Das heißt, vorliegend waren die in den Monaten August und September 2013 zugeflossenen Nachzahlungen für die Monate Juni bis Juli 2013 ebenfalls bei der Bemessung zu berücksichtigen.

Dem steht nach Auffassung der Kammer auch nicht der Einwand der Beklagten zu den sogenannten Lohnsteuerrichtlinien (R 39b.5) der im Jahr 2014 maßgeblichen Lohnsteuerrichtlinie 2011 entgegen. Es mag dort geregelt sein, dass Nachzahlungen dem Lohnabrechnungszeitraum zuzurechnen sind, für die sie geleistet wurden. Etwas anderes soll nach dem ausdrücklichen Willen des Gesetzgebers aber im Elterngeld gelten.
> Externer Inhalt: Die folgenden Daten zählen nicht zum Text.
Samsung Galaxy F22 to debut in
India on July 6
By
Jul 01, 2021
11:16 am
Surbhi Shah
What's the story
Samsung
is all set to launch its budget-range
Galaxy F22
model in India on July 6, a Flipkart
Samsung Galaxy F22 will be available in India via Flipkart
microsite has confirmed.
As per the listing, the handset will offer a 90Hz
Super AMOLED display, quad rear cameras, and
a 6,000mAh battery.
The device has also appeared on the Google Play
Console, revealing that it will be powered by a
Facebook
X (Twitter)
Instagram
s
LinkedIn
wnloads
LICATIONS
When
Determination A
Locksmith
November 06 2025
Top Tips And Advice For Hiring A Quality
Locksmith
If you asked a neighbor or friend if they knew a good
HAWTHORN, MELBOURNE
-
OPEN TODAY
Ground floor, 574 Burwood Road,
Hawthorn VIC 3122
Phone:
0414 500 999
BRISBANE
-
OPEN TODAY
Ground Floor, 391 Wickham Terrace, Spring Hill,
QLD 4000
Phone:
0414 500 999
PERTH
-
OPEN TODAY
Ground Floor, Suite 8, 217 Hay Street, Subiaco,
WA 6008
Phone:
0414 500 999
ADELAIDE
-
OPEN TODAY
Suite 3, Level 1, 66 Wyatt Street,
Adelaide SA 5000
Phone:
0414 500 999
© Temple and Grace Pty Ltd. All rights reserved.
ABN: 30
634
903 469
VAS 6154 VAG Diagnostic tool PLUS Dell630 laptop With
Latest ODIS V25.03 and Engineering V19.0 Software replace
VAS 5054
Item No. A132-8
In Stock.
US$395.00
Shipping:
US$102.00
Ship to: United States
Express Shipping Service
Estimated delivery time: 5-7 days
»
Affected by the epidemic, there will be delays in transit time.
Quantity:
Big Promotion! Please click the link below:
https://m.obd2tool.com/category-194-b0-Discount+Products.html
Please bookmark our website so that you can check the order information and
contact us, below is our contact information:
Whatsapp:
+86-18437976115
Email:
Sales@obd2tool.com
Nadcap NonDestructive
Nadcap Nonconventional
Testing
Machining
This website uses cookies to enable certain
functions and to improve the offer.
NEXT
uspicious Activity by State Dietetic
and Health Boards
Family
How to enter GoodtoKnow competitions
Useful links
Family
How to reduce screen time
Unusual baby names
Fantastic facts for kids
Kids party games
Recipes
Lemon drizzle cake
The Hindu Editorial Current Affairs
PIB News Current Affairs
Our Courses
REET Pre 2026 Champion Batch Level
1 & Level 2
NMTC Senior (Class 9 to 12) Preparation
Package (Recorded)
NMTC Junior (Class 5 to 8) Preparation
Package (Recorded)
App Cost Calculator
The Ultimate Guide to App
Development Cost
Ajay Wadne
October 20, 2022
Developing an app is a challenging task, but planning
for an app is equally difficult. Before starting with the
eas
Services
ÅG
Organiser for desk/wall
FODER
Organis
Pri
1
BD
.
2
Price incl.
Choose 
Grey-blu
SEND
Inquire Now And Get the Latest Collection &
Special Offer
Dies wird bereits durch die Ausführungen in der Bundestagsdrucksache deutlich, dass die Anwendung der neuen Grundsätze des Gesetzes auch dazu führen kann, dass in der Bezugszeit zufließendes Einkommen, das durch eine Erwerbstätigkeit in der Bemessungszeit erwirtschaftet wurde, als Einkommen während der Bezugszeit elterngeldmindernd zu berücksichtigen ist. Dies deutet darauf hin, dass der Gesetzgeber gerade von dem strengen Erarbeitungsmonatsprinzip Abstand nehmen wollte und ein reines Zuflussprinzip in das Elterngeldrecht einführen wollte.

Dieser Auslegung stehen nach den zutreffenden Ausführungen der Klägerseite auch keine gesetzessystematischen Aspekte entgegen. Die Kammer hält sogar nachträglich im Bemessungszeitraum zufließendes monatliches Entgelt, welches keine Einmalzahlung darstellt, eher für repräsentativ, als im Bemessungszeitraum erarbeitetes aber gar nicht zugeflossenes Entgelt. Dieses Entgelt hat dem Erziehenden im Bemessungszeitraum nie zur Verfügung gestanden.

Die Kostenentscheidung beruht auf der Anwendung der Vorschrift des § 193 des Sozialge-richtsgesetzes (SGG).

Im Hinblick auf den Wert des Beschwerdegegenstandes von nicht über 750,00 EUR bedurfte eine eventuell gegen dieses Urteil einzulegende Berufung der Zulassung im Urteil nach § 144 Abs. 1 Satz 1 Nr. 1 SGG. Die Kammer hat die Berufung nach § 144 Abs. 2 Nr. 1 SGG wegen grundsätzlicher Bedeutung bei der Frage der Auslegung des § 2 Abs. 1 SGG -im Hinblick auf das sogenannte Zuflussprinzip- zugelassen.